Oprit Jembatan adalah, timbunan tanah atau urugan dibelakang abutment yang dibuat sepadat mungkin, untuk menghindari penurunan. Oprit bisa terdiri atas timbunan pilihan, atau timbunan biasa dan membuat oprit berdiri kokoh.
“Ada cekdam milik Balai Wilayah Sungai (BWS) Maluku, yang harus segera dikeruk. Kenapa? Karena sedimennya sudah terlalu tinggi, sehingga menyebabkan air sering kali meluap. Cek dam itu luasnya 100 meter, dan tingginya itu 7 meter,” kata Saudah Tuanakotta/Tethool, Wakil Ketua Komisi III DPRD Provinsi Maluku, kepada wartawan di Ambon, Jumat (26/7/2024).
Menurutnya, jika cek dam tersebut dalam kondisi kosong, maka bisa menampung air yang berasal dari pegunungan, di sekitar cek dam maupun jembatan Wai Kawanua. Seharusnya, kata Saudah, jembatan Wai Kawanua yang sekarang ini harus dibangun berdampingan dengan cek dam, agar air tidak melebar, tapi terarah di bawah jembatan.

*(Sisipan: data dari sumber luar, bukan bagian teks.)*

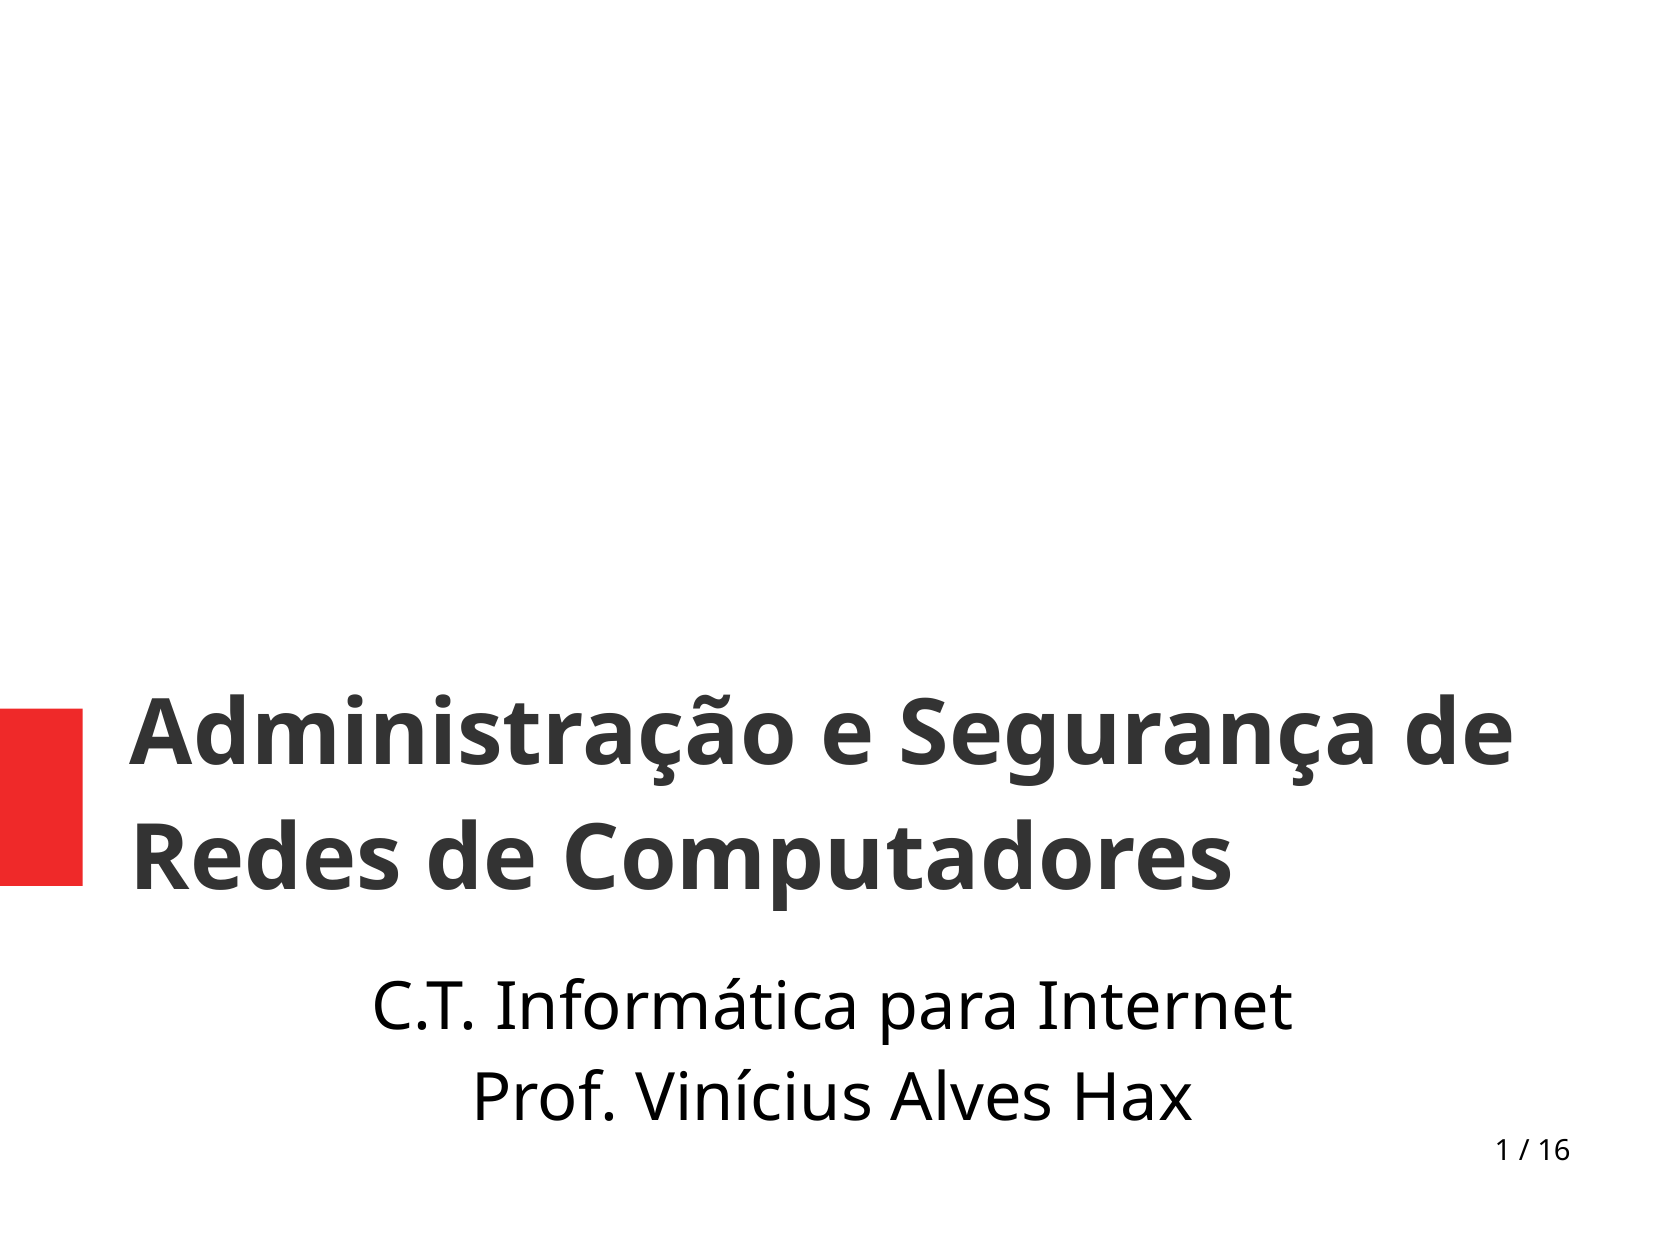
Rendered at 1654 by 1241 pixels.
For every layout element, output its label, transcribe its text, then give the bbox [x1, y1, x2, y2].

title Administração e Segurança de Redes de Computadores [129, 630, 1536, 932]
subtitle C.T. Informática para Internet Prof. Vinícius Alves Hax [129, 932, 1536, 1166]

“Nah, ini kan jarak antara cek dam dan jembatan Wai Kawanua cukup jauh, maka jika debit airnya tinggi tentu akan menyebabkan air meluap dan merembes ke mana-mana dan tidak terarah. Kemarin perencanaan awalnya, jembatan itu harus berdampingan dengan cek dam, karena cek dam ini dibangun untuk mengamankan jembatan. Tetapi sayangnya, setelah dibangun cek dam, kedudukan jembatan sangat jauh. Kita membangun 1.000 jembatan pun, kalau hulunya tidak diperbaiki maka sama saja,” tegas Saudah.
Yang lebih parahnya lagi, lanjut Saudah, adalah lingkungan hutannya. Pasalnya, ada ijin Hak Pengelolaan Hutan (HPH) yang dikeluarkan instansi terkait. Sehingga menyebabkan, daerah di lokasi jembatan menjadi rawan bencana banjir dan tanah longsor.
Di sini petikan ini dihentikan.